Dalam sebuah wawancara eksklusif bersama Fox News, Trump secara blak-blakan menyatakan bahwa AS tidak akan melakukan pembicaraan damai dalam waktu dekat.

"Untuk saat ini saya tidak ingin berunding. Saya tegaskan, kami tidak bernegosiasi. Tiga hari yang lalu, kami memiliki kesepakatan," ujar Trump, dikutip dari Antara, Rabu (15/7).

Ketegangan kedua negara mencapai titik didih setelah pasukan AS meluncurkan rangkaian serangan udara ke wilayah Iran sejak 8 Juli 2026. 

Komando Pusat AS mengklaim, serangan tersebut merupakan respons langsung atas tindakan agresif Iran terhadap kapal-kapal komersial yang melintasi Selat Hormuz.

Tak tinggal diam, pasukan Iran membalas dengan menggempur sejumlah pangkalan militer AS yang tersebar di beberapa negara Timur Tengah.

Sebagai langkah balasan drastis, pihak Teheran resmi mengumumkan penutupan Selat Hormuz pada Minggu lalu.

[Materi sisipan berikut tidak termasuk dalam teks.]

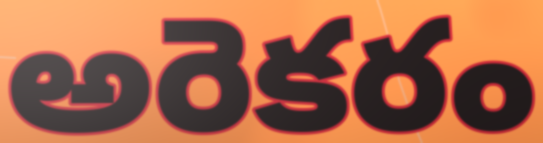
అరెకరం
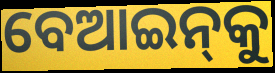
ବେଆଇନ୍‌କୁ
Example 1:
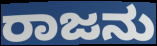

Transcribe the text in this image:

ರಾಜನು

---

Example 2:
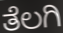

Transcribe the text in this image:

ತೆಲಗಿ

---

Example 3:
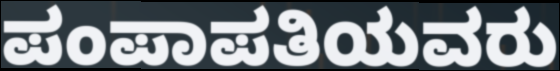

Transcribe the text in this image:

ಪಂಪಾಪತಿಯವರು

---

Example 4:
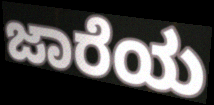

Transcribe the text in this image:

ಜಾರೆಯ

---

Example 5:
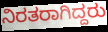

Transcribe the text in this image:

ನಿರತರಾಗಿದ್ದರು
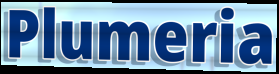
Plumeria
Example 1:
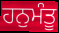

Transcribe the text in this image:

ਹਨੁਮੰਤੂ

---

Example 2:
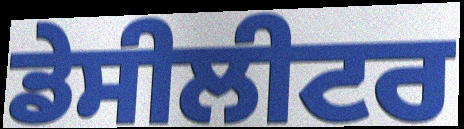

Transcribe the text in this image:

ਡੇਸੀਲੀਟਰ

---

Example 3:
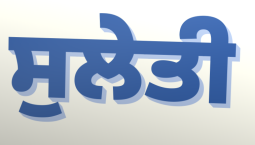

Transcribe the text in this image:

ਸੁਲੇਤੀ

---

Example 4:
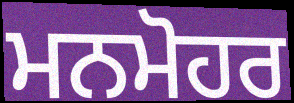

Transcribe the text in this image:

ਮਨਮੋਹਰ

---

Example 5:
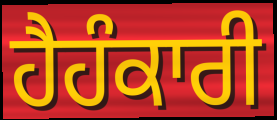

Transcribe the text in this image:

ਹੈਹੰਕਾਰੀ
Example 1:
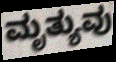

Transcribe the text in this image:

ಮೃತ್ಯುವು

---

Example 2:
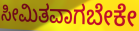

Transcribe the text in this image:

ಸೀಮಿತವಾಗಬೇಕೇ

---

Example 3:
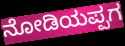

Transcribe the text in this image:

ನೋಡಿಯಪ್ಪಗ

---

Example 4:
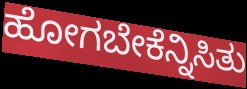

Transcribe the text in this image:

ಹೋಗಬೇಕೆನ್ನಿಸಿತು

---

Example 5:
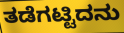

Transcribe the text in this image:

ತಡೆಗಟ್ಟಿದನು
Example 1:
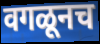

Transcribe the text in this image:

वगळूनच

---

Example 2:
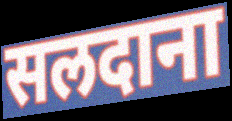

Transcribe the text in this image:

सलदाना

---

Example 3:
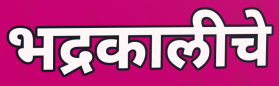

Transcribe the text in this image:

भद्रकालीचे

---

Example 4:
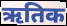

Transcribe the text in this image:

ऋतिक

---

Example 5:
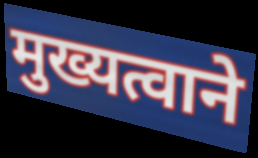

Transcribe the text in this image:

मुख्यत्वाने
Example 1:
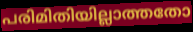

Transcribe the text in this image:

പരിമിതിയില്ലാത്തതോ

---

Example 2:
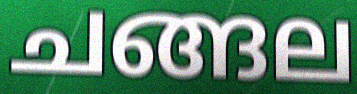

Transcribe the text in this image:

ചങ്ങല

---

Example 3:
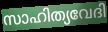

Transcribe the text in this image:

സാഹിത്യവേദി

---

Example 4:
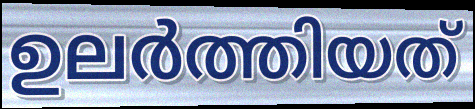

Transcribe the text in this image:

ഉലർത്തിയത്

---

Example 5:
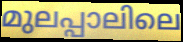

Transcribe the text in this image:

മുലപ്പാലിലെ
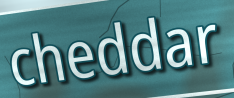
cheddar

Iran menegaskan jalur perdagangan minyak dunia tersebut akan tetap ditutup hingga AS menghentikan seluruh campur tangan militernya di kawasan tersebut.

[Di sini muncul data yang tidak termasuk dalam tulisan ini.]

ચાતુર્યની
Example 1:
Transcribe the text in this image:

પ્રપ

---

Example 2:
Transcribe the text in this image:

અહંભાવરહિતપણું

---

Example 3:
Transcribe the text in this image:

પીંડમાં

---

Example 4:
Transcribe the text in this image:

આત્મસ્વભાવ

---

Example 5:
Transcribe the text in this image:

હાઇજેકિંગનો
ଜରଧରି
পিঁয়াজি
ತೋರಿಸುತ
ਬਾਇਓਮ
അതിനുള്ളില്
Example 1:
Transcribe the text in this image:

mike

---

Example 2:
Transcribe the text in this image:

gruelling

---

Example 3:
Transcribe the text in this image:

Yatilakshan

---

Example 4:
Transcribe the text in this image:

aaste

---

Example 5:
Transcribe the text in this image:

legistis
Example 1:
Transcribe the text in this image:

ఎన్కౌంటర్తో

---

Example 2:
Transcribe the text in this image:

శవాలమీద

Menanggapi ancaman penutupan jalur laut itu, sehari sebelum wawancaranya (13/7/2026), Presiden Trump menyatakan bahwa Amerika Serikat siap mengambil alih peran krusial di wilayah tersebut.

Trump menegaskan bahwa AS akan bertindak sebagai "penjaga" Selat Hormuz untuk memastikan keamanan maritim. Selain itu, ia juga mengumumkan rencana besar AS untuk kembali menerapkan blokade ketat terhadap pelabuhan-pelabuhan utama milik Iran, sebuah langkah yang diprediksi akan semakin melumpuhkan perekonomian negara para mullah tersebut.

Perundingan damai antara Amerika Serikat dan Iran saat ini berada dalam ketidakpastian setelah nota kesepakatan damai (MoU) yang disepakati pada bulan Juni lalu kembali dilanggar. Kedua negara kembali terlibat dalam konflik terbuka dan saling serang di kawasan Timur Tengah.